▶ Exercise prompt:
So that the copy matches the original, write out every entry exactly.

(Data records Opens)

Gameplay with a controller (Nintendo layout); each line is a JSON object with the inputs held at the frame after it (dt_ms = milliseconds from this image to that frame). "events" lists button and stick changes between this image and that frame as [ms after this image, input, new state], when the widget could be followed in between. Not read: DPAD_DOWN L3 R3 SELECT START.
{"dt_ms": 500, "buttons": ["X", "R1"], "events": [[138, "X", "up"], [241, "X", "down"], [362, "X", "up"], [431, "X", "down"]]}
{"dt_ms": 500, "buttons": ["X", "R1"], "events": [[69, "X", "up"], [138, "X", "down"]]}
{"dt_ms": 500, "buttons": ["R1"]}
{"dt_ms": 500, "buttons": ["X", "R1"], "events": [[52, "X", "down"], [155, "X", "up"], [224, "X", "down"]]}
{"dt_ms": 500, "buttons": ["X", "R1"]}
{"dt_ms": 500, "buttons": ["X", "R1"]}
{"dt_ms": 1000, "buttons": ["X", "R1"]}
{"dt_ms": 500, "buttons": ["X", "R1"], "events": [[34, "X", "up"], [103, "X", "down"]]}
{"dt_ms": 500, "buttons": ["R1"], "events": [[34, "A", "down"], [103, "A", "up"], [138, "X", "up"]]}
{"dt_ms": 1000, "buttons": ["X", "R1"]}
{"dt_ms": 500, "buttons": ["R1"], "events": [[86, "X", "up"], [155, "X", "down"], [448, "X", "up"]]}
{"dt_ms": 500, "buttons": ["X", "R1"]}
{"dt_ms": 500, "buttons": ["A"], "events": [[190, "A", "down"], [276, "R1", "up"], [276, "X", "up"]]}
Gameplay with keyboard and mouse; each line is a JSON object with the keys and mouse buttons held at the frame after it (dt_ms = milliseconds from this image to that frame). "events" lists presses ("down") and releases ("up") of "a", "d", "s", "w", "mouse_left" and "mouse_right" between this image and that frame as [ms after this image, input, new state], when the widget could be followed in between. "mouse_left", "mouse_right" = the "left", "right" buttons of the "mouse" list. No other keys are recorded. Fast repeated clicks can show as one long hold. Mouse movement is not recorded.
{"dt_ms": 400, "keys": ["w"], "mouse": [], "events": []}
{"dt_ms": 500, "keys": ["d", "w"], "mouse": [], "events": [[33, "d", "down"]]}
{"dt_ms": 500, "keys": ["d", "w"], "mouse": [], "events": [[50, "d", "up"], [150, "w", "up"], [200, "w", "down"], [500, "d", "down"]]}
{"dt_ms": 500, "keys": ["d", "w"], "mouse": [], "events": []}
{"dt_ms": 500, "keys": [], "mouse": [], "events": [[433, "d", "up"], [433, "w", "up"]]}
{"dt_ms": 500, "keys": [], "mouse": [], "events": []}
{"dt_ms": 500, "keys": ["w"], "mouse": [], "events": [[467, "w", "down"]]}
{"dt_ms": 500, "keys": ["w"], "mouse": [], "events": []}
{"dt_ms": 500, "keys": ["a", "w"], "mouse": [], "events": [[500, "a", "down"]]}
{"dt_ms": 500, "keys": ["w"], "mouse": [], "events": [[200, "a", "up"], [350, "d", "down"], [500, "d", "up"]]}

(Data records Closes)

▶ Response box:
Gameplay with a controller (Nintendo layout); each line is a JSON object with the inputs held at the frame after it (dt_ms = milliseconds from this image to that frame). "events" lists button and stick changes between this image and that frame as [ms after this image, input, new state], when the widget could be followed in between. Not read: DPAD_DOWN L3 R3 SELECT START.
{"dt_ms": 500, "buttons": ["X", "R1"], "events": [[138, "X", "up"], [241, "X", "down"], [362, "X", "up"], [431, "X", "down"]]}
{"dt_ms": 500, "buttons": ["X", "R1"], "events": [[69, "X", "up"], [138, "X", "down"]]}
{"dt_ms": 500, "buttons": ["R1"]}
{"dt_ms": 500, "buttons": ["X", "R1"], "events": [[52, "X", "down"], [155, "X", "up"], [224, "X", "down"]]}
{"dt_ms": 500, "buttons": ["X", "R1"]}
{"dt_ms": 500, "buttons": ["X", "R1"]}
{"dt_ms": 1000, "buttons": ["X", "R1"]}
{"dt_ms": 500, "buttons": ["X", "R1"], "events": [[34, "X", "up"], [103, "X", "down"]]}
{"dt_ms": 500, "buttons": ["R1"], "events": [[34, "A", "down"], [103, "A", "up"], [138, "X", "up"]]}
{"dt_ms": 1000, "buttons": ["X", "R1"]}
{"dt_ms": 500, "buttons": ["R1"], "events": [[86, "X", "up"], [155, "X", "down"], [448, "X", "up"]]}
{"dt_ms": 500, "buttons": ["X", "R1"]}
{"dt_ms": 500, "buttons": ["A"], "events": [[190, "A", "down"], [276, "R1", "up"], [276, "X", "up"]]}
Gameplay with keyboard and mouse; each line is a JSON object with the keys and mouse buttons held at the frame after it (dt_ms = milliseconds from this image to that frame). "events" lists presses ("down") and releases ("up") of "a", "d", "s", "w", "mouse_left" and "mouse_right" between this image and that frame as [ms after this image, input, new state], when the widget could be followed in between. "mouse_left", "mouse_right" = the "left", "right" buttons of the "mouse" list. No other keys are recorded. Fast repeated clicks can show as one long hold. Mouse movement is not recorded.
{"dt_ms": 400, "keys": ["w"], "mouse": [], "events": []}
{"dt_ms": 500, "keys": ["d", "w"], "mouse": [], "events": [[33, "d", "down"]]}
{"dt_ms": 500, "keys": ["d", "w"], "mouse": [], "events": [[50, "d", "up"], [150, "w", "up"], [200, "w", "down"], [500, "d", "down"]]}
{"dt_ms": 500, "keys": ["d", "w"], "mouse": [], "events": []}
{"dt_ms": 500, "keys": [], "mouse": [], "events": [[433, "d", "up"], [433, "w", "up"]]}
{"dt_ms": 500, "keys": [], "mouse": [], "events": []}
{"dt_ms": 500, "keys": ["w"], "mouse": [], "events": [[467, "w", "down"]]}
{"dt_ms": 500, "keys": ["w"], "mouse": [], "events": []}
{"dt_ms": 500, "keys": ["a", "w"], "mouse": [], "events": [[500, "a", "down"]]}
{"dt_ms": 500, "keys": ["w"], "mouse": [], "events": [[200, "a", "up"], [350, "d", "down"], [500, "d", "up"]]}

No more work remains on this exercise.